> [Page extract]:

## begin

When I first implemented parallel execution for my DAG executor, I used unbounded channels between the scheduler and worker threads.
The initial version worked functionally, but it had an important limitation: nothing prevented the scheduler from enqueueing an arbitrary number of ready tasks.
Under higher load, this can lead to unbounded queue growth and memory usage.
The fix was to introduce explicit backpressure rather than add an async runtime.
Contents
- The Naive Parallel Design
- The Hidden Problem: Over-Dispatch
- Introducing Backpressure
- Physical Cap vs Logical Cap
- Why the Result Channel Remains Unbounded
- Testing the Concurrency Bound
- Final Thoughts
1. The Naive Parallel Design
My DAG scheduler executes tasks with dependencies, so execution follows a Kahn-style topological progression: whenever a node’s in-degree becomes zero, it becomes ready and can be dispatched.
The design consists of:
- A single scheduler thread.
- N worker threads.
- One task channel per worker (scheduler → worker).
- One shared results channel (workers → scheduler).
Each worker owns its own queue. The scheduler distributes tasks round-robin across workers. Workers execute tasks and push results back to the scheduler via a shared mpsc channel.
In a first implementation, all task channels could be created using std::sync::mpsc::channel(), which is unbounded.
Architecturally, this is a classic producer–consumer pattern with a dispatcher:
- The scheduler produces tasks.
- Workers consume tasks.
- Workers produce results.
- The scheduler consumes results.
An alternative design would be a single shared task queue consumed by all workers. However, std::sync::mpsc does not allow cloning the receiver. Wrapping a single receiver inside Arc<Mutex<_>> would serialize recv() calls, introducing contention and eliminating true parallel dequeue. Independent per-worker queues avoid this bottleneck and reduce lock contention.
2. The Hidden Problem: Over-Dispatch
The initial implementation is functionally correct, but structurally it allows over-dispatch.

## end

> [Data entries]:
## begin

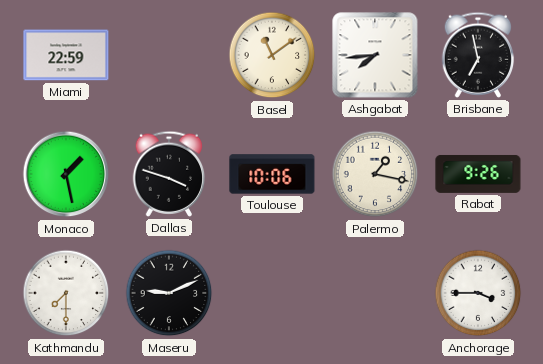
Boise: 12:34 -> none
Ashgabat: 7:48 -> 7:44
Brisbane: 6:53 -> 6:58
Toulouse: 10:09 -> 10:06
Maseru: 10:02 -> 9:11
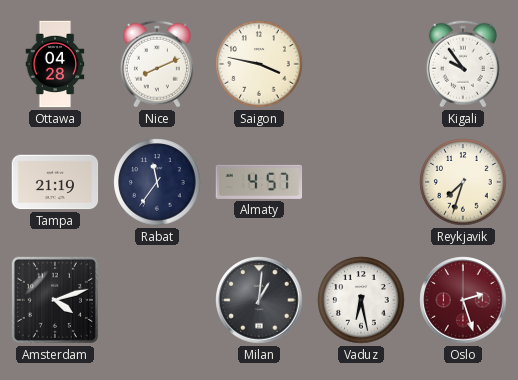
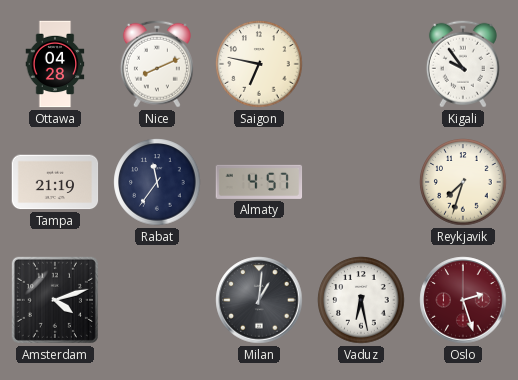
Saigon: 3:47 -> 6:47
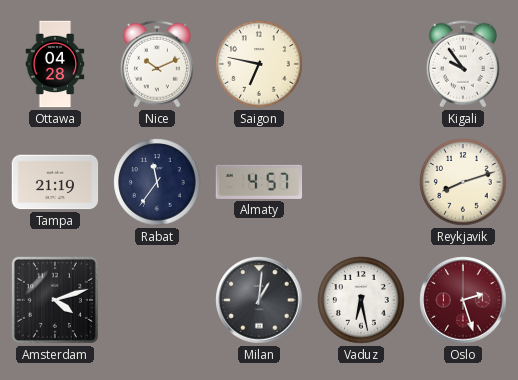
Nice: 8:11 -> 10:11
Reykjavik: 7:33 -> 8:12
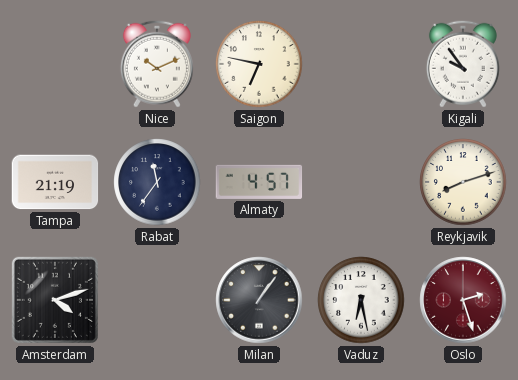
Ottawa: 04:28 -> none
Milan: 1:01 -> 1:06
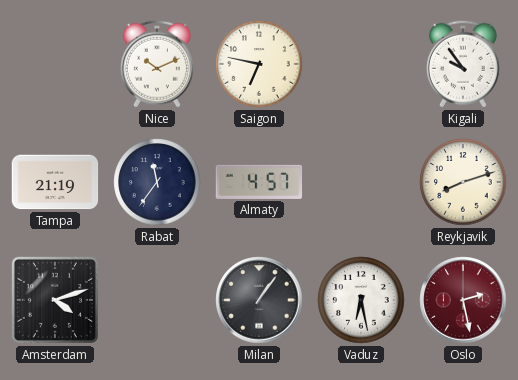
Oslo: 2:27 -> 2:28
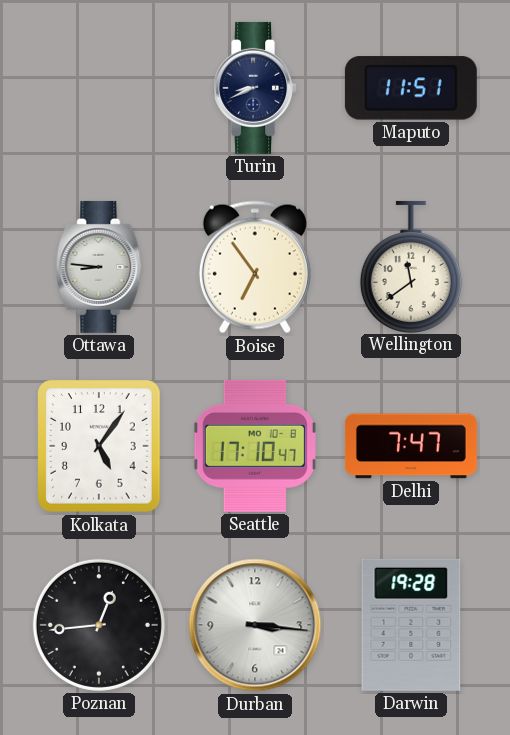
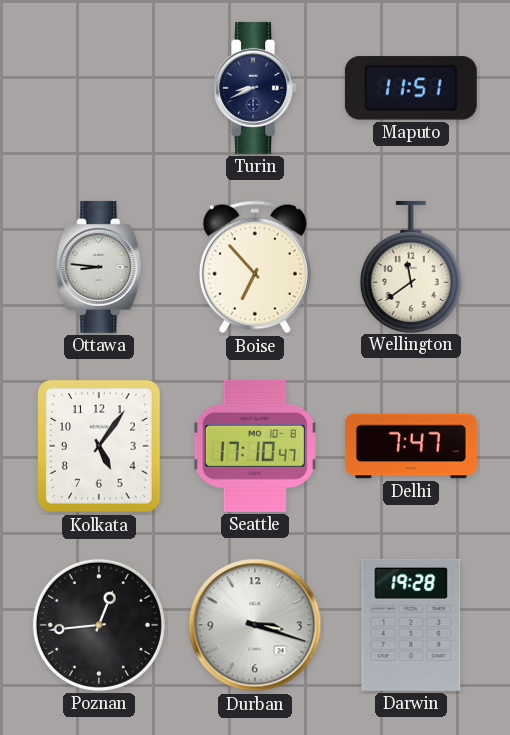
Boise: 6:54 -> 6:53
Durban: 3:16 -> 3:18
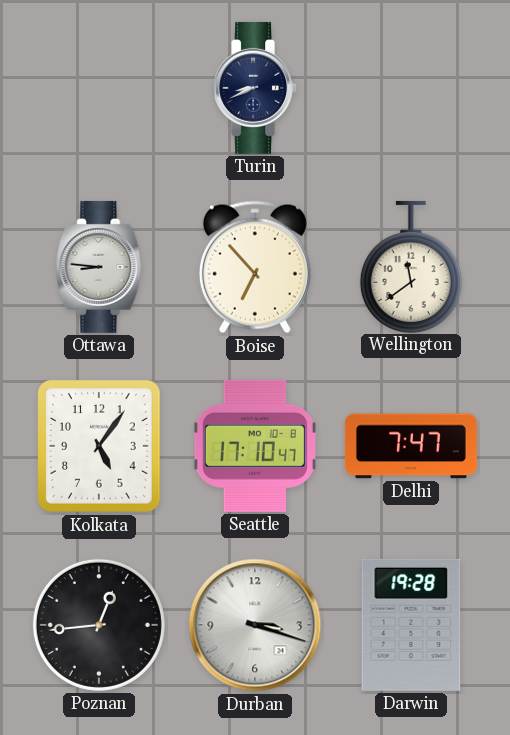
Maputo: 11:51 -> none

## end

> [Required task 1]:
How does the scheduler in the DAG executor article distribute tasks across the worker threads?
> [Required task 2]:
From the DAG executor article, write out the passage between "Architecturally, this is" and "it allows over-dispatch.", inclusive.
The entries come from a different source than the DAG executor article.

> [Complete answer 1]:
Round-robin.

> [Complete answer 2]:
Architecturally, this is a classic producer–consumer pattern with a dispatcher:
- The scheduler produces tasks.
- Workers consume tasks.
- Workers produce results.
- The scheduler consumes results.
An alternative design would be a single shared task queue consumed by all workers. However, std::sync::mpsc does not allow cloning the receiver. Wrapping a single receiver inside Arc<Mutex<_>> would serialize recv() calls, introducing contention and eliminating true parallel dequeue. Independent per-worker queues avoid this bottleneck and reduce lock contention.
2. The Hidden Problem: Over-Dispatch
The initial implementation is functionally correct, but structurally it allows over-dispatch.